↓↓↓

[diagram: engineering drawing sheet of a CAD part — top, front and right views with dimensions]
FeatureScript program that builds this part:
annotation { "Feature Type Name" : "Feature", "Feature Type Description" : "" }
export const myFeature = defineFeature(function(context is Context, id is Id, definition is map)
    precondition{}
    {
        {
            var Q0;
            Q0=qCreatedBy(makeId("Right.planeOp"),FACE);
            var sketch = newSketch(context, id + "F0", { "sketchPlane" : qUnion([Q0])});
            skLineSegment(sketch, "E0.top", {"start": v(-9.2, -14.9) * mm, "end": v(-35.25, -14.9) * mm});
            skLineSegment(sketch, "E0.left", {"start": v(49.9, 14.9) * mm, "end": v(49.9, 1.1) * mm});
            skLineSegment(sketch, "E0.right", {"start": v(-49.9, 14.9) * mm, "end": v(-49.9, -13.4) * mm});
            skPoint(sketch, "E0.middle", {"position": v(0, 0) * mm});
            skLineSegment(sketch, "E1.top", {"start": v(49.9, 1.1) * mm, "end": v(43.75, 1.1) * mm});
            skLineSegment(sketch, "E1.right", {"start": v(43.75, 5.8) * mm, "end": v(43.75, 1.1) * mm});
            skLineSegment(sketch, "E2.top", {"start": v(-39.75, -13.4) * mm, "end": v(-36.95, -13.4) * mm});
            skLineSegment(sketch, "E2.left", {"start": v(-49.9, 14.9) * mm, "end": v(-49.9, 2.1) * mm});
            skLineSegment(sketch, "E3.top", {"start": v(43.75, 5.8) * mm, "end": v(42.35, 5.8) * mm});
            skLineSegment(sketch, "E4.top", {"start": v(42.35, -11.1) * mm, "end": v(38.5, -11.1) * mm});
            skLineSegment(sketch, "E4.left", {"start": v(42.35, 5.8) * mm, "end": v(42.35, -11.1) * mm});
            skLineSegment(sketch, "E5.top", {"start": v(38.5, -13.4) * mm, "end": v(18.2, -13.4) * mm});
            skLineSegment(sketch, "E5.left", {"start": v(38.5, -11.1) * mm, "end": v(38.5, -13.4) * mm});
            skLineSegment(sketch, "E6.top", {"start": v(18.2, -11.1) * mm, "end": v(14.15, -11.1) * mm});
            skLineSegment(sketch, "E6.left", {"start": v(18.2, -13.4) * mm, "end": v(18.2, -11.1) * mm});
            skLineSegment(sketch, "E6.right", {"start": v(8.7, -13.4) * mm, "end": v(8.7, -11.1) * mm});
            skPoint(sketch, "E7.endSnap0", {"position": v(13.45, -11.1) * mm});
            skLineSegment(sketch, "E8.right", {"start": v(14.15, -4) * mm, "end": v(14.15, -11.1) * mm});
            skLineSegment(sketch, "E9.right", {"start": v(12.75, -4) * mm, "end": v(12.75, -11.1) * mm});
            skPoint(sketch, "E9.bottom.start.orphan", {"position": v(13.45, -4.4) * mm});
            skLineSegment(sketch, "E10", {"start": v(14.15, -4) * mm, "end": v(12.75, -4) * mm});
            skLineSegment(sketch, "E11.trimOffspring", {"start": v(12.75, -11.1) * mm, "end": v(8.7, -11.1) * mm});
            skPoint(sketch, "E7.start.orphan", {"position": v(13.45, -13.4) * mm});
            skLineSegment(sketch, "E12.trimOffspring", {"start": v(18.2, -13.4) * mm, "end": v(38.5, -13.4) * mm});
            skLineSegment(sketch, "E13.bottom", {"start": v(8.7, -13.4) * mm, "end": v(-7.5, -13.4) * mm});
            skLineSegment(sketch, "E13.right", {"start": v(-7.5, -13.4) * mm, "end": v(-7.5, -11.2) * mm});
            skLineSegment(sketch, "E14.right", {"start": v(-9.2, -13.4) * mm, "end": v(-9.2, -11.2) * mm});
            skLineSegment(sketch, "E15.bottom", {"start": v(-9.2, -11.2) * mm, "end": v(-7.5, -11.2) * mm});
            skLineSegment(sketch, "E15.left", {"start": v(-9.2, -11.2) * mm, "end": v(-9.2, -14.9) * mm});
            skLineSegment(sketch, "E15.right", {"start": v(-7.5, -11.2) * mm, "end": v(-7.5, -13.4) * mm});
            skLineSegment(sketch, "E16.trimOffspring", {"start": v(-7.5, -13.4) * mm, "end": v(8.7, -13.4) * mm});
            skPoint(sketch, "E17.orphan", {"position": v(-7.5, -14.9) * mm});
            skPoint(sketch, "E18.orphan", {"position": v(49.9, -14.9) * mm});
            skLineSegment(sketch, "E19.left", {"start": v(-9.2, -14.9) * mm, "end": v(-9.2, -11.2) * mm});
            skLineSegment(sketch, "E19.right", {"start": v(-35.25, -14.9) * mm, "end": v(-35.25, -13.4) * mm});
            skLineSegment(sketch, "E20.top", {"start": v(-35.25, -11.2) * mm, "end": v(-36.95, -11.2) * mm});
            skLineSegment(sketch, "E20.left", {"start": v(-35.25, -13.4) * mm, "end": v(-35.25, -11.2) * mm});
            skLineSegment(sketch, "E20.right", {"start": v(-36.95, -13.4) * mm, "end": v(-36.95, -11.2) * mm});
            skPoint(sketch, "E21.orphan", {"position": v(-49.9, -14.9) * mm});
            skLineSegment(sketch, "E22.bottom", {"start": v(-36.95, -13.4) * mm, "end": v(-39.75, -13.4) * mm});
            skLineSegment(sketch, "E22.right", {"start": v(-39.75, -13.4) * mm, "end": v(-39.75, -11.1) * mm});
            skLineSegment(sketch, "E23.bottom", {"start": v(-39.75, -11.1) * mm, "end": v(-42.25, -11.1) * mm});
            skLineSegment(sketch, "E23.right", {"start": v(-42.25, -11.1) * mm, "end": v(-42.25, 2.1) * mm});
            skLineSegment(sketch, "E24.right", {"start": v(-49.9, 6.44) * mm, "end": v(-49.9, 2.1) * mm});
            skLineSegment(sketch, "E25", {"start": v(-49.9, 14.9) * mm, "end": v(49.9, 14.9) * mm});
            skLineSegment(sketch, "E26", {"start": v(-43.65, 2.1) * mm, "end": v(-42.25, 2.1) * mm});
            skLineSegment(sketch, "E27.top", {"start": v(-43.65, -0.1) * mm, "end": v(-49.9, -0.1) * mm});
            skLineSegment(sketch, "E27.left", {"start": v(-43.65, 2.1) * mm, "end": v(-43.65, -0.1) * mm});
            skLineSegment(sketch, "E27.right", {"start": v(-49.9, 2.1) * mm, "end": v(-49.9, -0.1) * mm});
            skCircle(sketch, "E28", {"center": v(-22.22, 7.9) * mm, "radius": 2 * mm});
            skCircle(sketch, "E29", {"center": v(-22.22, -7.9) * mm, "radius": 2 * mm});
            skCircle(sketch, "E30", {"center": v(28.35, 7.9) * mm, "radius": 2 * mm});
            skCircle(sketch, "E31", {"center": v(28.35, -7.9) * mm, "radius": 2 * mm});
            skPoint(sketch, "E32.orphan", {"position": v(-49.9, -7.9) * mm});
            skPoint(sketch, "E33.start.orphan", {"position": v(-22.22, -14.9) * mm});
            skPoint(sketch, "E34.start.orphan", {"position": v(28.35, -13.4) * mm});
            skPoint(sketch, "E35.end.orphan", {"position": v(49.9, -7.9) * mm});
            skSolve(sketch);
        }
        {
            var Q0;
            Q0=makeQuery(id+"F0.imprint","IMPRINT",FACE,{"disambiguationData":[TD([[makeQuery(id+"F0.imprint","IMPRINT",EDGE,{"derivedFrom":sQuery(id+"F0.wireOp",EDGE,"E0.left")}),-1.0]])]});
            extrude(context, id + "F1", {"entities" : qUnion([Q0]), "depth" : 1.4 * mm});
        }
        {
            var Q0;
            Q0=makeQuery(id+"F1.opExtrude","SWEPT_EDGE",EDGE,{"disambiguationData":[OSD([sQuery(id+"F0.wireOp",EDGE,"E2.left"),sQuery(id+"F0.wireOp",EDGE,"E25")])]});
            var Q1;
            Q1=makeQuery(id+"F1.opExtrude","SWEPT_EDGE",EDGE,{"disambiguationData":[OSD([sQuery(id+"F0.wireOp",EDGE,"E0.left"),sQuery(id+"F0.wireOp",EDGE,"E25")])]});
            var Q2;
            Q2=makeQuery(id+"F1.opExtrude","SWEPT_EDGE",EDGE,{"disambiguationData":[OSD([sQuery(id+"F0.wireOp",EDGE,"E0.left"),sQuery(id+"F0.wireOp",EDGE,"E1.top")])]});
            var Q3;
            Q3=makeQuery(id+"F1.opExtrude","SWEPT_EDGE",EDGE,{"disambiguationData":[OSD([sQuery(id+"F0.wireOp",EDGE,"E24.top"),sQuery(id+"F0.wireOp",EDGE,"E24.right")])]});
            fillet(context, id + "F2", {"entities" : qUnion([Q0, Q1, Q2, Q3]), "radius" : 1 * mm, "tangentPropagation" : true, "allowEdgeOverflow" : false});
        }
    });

↑↑↑

Quote the lines from the very beginning through the line containing "var sketch = newSketch(context, id", including both ends.

* Result of the exercise:
[diagram: engineering drawing sheet of a CAD part — top, front and right views with dimensions]
FeatureScript program that builds this part:
annotation { "Feature Type Name" : "Feature", "Feature Type Description" : "" }
export const myFeature = defineFeature(function(context is Context, id is Id, definition is map)
    precondition{}
    {
        {
            var Q0;
            Q0=qCreatedBy(makeId("Right.planeOp"),FACE);
            var sketch = newSketch(context, id + "F0", { "sketchPlane" : qUnion([Q0])});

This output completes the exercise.